Le député conservateur Alain Rayes a qualifié de «ridicule» le voyage de la ministre à Séoul, estimant qu'il s'agissait là d'un gaspillage de deniers publics qui n'avancera en rien la cause de la culture canadienne.

«Son agenda tient sur un post-it, a-t-il lancé en entrevue. Ça s'additionne aux autres voyages catastrophiques des libéraux, comme celui en Inde ou en Chine.»

M. Rayes rappelle que Mélanie Joly était déjà passé outre une note interne de son ministère, dans le dossier Netflix cette fois. Ce document, obtenu par Le Devoir l'automne dernier, démontrait que Mme Joly n'avait pas écouté les conseils de son sous-ministre. 

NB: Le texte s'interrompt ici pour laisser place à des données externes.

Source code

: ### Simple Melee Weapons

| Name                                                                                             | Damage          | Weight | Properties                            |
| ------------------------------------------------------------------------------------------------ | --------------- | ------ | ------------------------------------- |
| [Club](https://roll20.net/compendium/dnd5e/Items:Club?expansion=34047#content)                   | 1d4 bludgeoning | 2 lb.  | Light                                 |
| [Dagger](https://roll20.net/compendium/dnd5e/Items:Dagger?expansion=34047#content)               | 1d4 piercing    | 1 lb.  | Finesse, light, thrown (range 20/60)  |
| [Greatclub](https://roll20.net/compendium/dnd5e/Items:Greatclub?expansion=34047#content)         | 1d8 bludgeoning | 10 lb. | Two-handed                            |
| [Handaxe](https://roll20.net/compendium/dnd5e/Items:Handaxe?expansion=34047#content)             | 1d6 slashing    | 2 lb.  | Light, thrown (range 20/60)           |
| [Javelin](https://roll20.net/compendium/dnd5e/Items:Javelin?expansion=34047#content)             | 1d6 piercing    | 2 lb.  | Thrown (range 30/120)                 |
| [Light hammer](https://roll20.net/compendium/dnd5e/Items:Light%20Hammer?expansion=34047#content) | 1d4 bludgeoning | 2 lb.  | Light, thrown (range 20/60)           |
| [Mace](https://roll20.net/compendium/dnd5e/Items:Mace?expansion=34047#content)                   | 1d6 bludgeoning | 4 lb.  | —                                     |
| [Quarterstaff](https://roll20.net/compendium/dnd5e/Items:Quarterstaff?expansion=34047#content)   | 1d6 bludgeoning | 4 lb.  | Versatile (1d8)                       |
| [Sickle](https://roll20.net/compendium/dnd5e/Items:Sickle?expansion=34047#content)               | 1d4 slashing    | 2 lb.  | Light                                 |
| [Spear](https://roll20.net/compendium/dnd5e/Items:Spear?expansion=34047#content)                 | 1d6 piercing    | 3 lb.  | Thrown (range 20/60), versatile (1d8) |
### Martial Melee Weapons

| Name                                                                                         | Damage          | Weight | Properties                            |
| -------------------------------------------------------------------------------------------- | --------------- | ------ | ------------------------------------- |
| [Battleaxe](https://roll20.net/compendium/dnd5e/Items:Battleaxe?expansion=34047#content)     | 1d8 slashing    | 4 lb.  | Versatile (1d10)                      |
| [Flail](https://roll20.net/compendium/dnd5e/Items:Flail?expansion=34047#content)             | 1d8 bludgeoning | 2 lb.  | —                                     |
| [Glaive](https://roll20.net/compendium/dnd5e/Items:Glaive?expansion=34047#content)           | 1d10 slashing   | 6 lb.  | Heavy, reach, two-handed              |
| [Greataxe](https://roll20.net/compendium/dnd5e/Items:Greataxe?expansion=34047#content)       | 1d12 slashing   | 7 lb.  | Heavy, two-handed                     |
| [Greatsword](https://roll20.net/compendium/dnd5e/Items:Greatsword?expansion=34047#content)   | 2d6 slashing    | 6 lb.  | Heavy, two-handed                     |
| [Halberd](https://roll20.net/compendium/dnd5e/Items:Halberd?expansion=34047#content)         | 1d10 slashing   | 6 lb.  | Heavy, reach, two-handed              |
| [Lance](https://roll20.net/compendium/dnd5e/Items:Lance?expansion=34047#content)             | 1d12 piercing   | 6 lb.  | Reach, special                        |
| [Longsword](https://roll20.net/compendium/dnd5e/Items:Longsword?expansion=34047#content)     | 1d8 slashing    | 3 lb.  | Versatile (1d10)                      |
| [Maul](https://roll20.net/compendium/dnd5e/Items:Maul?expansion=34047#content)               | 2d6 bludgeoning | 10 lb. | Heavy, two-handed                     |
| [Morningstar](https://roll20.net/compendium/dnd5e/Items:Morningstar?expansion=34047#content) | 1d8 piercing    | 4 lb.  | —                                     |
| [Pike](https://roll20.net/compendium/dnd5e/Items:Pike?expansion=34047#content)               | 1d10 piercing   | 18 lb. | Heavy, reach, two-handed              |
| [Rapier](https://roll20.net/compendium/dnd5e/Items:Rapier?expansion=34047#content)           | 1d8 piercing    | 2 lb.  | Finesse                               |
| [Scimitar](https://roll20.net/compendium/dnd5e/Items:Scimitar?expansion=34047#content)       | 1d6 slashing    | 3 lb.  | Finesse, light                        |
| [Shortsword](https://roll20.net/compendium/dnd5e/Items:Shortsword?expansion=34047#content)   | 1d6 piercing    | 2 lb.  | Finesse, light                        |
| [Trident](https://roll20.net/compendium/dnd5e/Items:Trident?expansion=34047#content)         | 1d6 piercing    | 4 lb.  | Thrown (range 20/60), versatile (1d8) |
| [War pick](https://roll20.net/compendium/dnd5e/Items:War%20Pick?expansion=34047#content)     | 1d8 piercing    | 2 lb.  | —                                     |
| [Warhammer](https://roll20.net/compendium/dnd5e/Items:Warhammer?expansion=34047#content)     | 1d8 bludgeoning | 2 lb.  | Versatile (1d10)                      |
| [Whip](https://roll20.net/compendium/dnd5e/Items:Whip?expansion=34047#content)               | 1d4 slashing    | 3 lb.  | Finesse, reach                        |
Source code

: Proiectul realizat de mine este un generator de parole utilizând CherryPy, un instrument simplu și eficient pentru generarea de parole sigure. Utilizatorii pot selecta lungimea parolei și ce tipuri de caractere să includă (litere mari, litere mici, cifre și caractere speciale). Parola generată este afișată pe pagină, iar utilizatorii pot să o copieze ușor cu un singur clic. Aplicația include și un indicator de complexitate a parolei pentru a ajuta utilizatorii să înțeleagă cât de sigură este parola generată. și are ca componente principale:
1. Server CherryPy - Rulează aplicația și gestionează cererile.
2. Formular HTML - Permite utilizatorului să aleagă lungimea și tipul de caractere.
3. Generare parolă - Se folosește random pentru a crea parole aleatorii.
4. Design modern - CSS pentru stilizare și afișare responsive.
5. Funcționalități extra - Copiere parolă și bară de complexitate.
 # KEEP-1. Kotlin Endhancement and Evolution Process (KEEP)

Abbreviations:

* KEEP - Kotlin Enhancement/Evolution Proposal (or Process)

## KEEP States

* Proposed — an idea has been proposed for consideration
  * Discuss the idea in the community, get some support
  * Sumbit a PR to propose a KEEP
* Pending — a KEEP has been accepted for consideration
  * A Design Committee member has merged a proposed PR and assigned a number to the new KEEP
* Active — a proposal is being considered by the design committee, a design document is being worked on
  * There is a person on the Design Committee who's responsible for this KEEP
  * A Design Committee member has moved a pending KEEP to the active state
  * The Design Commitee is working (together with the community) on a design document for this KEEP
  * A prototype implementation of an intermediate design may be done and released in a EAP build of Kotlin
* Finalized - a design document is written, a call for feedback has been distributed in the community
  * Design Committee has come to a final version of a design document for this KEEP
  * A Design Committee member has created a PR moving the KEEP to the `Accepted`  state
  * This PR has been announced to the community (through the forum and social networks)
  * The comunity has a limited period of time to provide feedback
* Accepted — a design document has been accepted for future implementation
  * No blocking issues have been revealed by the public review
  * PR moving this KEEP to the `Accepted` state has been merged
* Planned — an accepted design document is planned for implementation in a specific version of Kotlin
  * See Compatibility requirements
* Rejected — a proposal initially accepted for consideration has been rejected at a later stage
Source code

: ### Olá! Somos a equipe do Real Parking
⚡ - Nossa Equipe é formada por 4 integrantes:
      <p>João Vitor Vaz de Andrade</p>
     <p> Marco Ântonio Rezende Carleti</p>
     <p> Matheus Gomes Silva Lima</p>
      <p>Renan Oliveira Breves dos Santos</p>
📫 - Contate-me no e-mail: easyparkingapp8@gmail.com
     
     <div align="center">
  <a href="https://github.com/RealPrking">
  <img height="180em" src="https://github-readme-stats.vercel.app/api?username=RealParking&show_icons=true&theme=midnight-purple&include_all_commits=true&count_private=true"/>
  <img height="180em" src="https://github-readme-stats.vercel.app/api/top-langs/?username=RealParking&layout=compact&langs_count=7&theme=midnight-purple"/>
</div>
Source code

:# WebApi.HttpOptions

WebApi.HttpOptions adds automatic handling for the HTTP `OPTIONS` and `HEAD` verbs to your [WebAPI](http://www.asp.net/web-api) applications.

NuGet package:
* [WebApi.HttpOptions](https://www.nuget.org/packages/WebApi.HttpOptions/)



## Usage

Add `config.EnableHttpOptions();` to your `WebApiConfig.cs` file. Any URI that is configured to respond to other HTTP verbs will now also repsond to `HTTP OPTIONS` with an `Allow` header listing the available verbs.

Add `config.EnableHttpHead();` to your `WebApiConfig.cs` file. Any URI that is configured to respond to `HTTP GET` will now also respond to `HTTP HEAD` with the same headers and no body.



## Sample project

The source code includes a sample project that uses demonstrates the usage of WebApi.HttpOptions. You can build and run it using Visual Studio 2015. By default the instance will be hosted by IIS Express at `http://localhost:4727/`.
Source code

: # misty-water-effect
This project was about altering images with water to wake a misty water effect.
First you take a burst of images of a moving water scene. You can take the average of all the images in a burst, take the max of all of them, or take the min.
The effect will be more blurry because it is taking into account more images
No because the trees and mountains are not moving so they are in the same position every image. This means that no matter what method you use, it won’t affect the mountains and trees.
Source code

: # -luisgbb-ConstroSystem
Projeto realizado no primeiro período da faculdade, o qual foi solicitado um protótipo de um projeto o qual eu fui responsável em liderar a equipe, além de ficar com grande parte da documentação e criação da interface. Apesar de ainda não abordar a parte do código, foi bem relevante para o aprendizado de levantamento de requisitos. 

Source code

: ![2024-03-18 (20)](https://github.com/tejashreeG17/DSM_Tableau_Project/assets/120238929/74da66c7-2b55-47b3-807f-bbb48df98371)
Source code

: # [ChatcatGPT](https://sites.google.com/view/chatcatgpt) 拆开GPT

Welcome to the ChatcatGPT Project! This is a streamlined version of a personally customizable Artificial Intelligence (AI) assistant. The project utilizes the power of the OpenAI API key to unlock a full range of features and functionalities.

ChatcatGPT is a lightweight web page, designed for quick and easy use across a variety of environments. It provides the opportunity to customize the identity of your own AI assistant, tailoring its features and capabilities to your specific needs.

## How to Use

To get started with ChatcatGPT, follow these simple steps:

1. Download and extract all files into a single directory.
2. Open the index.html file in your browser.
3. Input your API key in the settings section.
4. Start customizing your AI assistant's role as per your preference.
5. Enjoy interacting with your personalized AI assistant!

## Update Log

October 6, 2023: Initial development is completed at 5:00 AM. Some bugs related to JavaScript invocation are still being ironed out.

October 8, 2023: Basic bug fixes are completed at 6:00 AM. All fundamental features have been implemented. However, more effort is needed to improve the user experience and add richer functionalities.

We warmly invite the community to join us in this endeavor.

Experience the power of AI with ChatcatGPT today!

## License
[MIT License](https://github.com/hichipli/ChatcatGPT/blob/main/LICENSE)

Ce haut fonctionnaire l'avertissait que le fait de ne pas soumettre les géants numériques étrangers à la perception des taxes de vente constituait une iniquité envers les fournisseurs canadiens, un dossier qui s'est transformé en véritable boulet ces derniers mois pour les libéraux.

Le député néo-démocrate Pierre Nantel s'est quant à lui dit ravi que la ministre se rende finalement en Corée du Sud, lui qui avait remis un livre sur le sujet à la ministre il y a plus de deux ans.

«Il était temps qu'elle y aille, a-t-il lancé. Personnellement, je suis très heureux qu'elle aille voir le modèle sud-coréen. Mais ça aurait le fun qu'elle soit bien préparée, là, elle s'en va là pour trois ou quatre rencontres sur deux jours, ça apparaît peu.»

Selon des données du ministère canadien des Affaires étrangères, les exportations culturelles de la Corée du sud ont bondi de 29% entre 2012 et 2015, pour atteindre 6,1 milliards de dollars. La majeure partie de ces exportations - 64% - provient du secteur des jeux vidéo.